** Begin **

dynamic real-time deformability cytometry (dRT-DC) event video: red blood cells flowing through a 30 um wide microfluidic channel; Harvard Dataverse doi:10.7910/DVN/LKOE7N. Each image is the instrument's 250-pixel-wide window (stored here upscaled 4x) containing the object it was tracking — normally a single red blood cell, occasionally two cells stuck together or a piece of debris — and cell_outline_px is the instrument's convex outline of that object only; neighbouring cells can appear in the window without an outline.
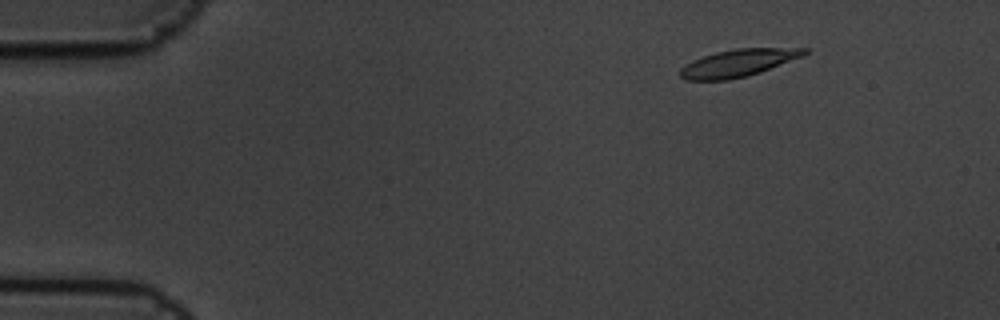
{"species": "common noctule bat (a hibernating species)", "species_latin": "Nyctalus noctula", "temperature_condition": "cold", "stored_images_in_passage": 7, "segment_of_instrument_passage": [1, 2], "camera_frame_rate_fps": 3000, "um_per_image_px": 0.085, "animal": {"sex": "male", "body_mass_g": 19.5, "forearm_length_mm": 54.6}, "frame": {"image": 1, "passage_image": 3, "time_ms": 0.667, "image_size_px": [1000, 320], "cell_outline_px": [[808, 52], [800, 56], [760, 72], [748, 76], [728, 80], [684, 80], [680, 76], [680, 68], [692, 60], [716, 52], [736, 48], [808, 48]], "centroid_in_image_um": [62.68, 5.36], "position_along_channel_um": 22.3, "area_um2": 19.54}}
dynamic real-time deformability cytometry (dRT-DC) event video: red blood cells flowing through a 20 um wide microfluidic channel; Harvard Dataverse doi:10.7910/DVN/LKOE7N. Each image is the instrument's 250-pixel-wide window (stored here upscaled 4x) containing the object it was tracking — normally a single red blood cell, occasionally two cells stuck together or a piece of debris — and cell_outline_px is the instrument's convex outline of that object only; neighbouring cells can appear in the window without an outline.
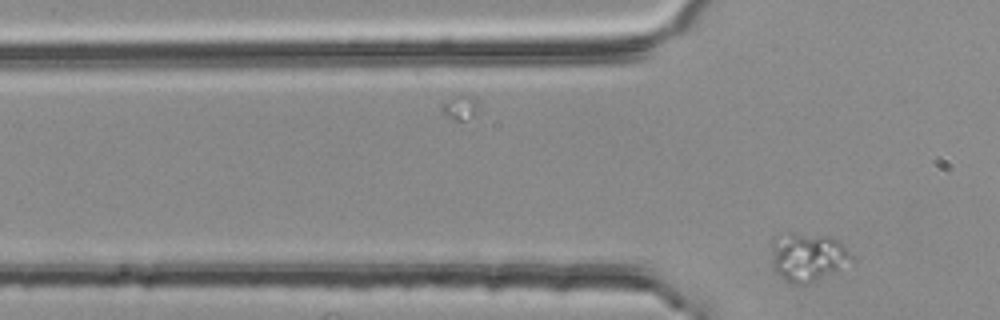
{"species": "common noctule bat (a hibernating species)", "species_latin": "Nyctalus noctula", "temperature_condition": "room temperature", "stored_images_in_passage": 3, "camera_frame_rate_fps": 3000, "um_per_image_px": 0.085, "animal": {"sex": "female", "body_mass_g": 25.1}, "frame": {"image": 1, "passage_image": 3, "time_ms": 0.667, "image_size_px": [1000, 320], "cell_outline_px": [[852, 256], [836, 268], [816, 280], [808, 284], [792, 284], [784, 280], [776, 272], [772, 264], [772, 240], [776, 236], [788, 232], [792, 232], [832, 236], [840, 240]], "centroid_in_image_um": [68.56, 21.79], "position_along_channel_um": 57.2, "area_um2": 22.25}}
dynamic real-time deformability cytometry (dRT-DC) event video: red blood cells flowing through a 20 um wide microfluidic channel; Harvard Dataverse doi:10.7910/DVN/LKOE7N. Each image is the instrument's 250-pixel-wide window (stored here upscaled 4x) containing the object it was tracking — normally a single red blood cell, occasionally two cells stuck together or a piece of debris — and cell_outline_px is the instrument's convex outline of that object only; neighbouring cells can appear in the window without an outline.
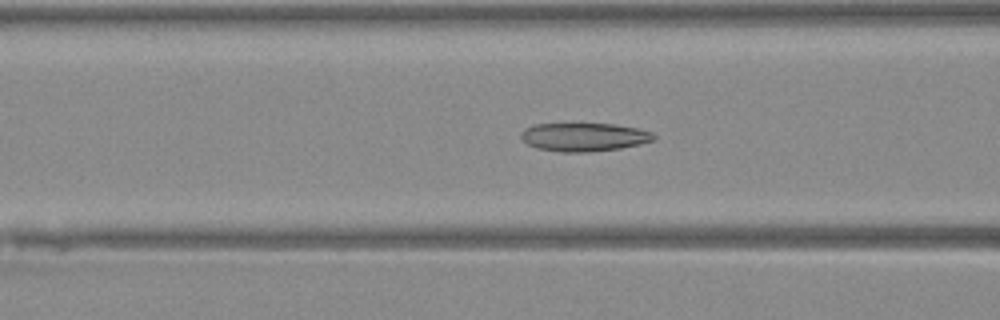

** End **

#### PROBLEM DETAILS:
All the lines above are to be given again exactly as they read, with the pictures removed.

#### FULL RESPONSE:
dynamic real-time deformability cytometry (dRT-DC) event video: red blood cells flowing through a 30 um wide microfluidic channel; Harvard Dataverse doi:10.7910/DVN/LKOE7N. Each image is the instrument's 250-pixel-wide window (stored here upscaled 4x) containing the object it was tracking — normally a single red blood cell, occasionally two cells stuck together or a piece of debris — and cell_outline_px is the instrument's convex outline of that object only; neighbouring cells can appear in the window without an outline.
{"species": "common noctule bat (a hibernating species)", "species_latin": "Nyctalus noctula", "temperature_condition": "cold", "stored_images_in_passage": 7, "segment_of_instrument_passage": [1, 2], "camera_frame_rate_fps": 3000, "um_per_image_px": 0.085, "animal": {"sex": "male", "body_mass_g": 19.5, "forearm_length_mm": 54.6}, "frame": {"image": 1, "passage_image": 3, "time_ms": 0.667, "image_size_px": [1000, 320], "cell_outline_px": [[808, 52], [800, 56], [760, 72], [748, 76], [728, 80], [684, 80], [680, 76], [680, 68], [692, 60], [716, 52], [736, 48], [808, 48]], "centroid_in_image_um": [62.68, 5.36], "position_along_channel_um": 22.3, "area_um2": 19.54}}
dynamic real-time deformability cytometry (dRT-DC) event video: red blood cells flowing through a 20 um wide microfluidic channel; Harvard Dataverse doi:10.7910/DVN/LKOE7N. Each image is the instrument's 250-pixel-wide window (stored here upscaled 4x) containing the object it was tracking — normally a single red blood cell, occasionally two cells stuck together or a piece of debris — and cell_outline_px is the instrument's convex outline of that object only; neighbouring cells can appear in the window without an outline.
{"species": "common noctule bat (a hibernating species)", "species_latin": "Nyctalus noctula", "temperature_condition": "room temperature", "stored_images_in_passage": 3, "camera_frame_rate_fps": 3000, "um_per_image_px": 0.085, "animal": {"sex": "female", "body_mass_g": 25.1}, "frame": {"image": 1, "passage_image": 3, "time_ms": 0.667, "image_size_px": [1000, 320], "cell_outline_px": [[852, 256], [836, 268], [816, 280], [808, 284], [792, 284], [784, 280], [776, 272], [772, 264], [772, 240], [776, 236], [788, 232], [792, 232], [832, 236], [840, 240]], "centroid_in_image_um": [68.56, 21.79], "position_along_channel_um": 57.2, "area_um2": 22.25}}
dynamic real-time deformability cytometry (dRT-DC) event video: red blood cells flowing through a 20 um wide microfluidic channel; Harvard Dataverse doi:10.7910/DVN/LKOE7N. Each image is the instrument's 250-pixel-wide window (stored here upscaled 4x) containing the object it was tracking — normally a single red blood cell, occasionally two cells stuck together or a piece of debris — and cell_outline_px is the instrument's convex outline of that object only; neighbouring cells can appear in the window without an outline.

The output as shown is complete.